_Input for this task_.

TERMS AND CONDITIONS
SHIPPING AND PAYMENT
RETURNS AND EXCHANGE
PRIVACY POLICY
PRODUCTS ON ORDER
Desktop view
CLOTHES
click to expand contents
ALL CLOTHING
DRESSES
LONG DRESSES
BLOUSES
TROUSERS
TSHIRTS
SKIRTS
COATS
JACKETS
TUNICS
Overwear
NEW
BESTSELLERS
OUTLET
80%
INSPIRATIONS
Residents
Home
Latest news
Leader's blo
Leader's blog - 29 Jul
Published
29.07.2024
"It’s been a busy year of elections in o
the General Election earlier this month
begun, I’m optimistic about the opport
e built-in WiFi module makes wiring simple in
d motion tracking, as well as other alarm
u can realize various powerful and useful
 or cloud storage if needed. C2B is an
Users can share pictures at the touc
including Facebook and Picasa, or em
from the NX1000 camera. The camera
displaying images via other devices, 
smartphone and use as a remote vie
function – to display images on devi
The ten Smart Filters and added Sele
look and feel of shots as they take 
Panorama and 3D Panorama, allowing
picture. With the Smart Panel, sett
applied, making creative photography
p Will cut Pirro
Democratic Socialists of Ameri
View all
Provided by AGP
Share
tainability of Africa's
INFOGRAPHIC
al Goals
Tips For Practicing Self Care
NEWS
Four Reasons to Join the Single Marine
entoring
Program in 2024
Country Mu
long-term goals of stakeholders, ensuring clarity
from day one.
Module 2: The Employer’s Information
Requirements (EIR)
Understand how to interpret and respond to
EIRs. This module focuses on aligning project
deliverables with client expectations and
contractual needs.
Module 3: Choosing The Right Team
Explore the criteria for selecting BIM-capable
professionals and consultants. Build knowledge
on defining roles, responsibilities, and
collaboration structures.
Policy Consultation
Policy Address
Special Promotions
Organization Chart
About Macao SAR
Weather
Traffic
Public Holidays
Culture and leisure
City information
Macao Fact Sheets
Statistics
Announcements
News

_Exercise directions_. The answer should be a bare number: how many lines of the material above include "from".

_Answer for the task_. 2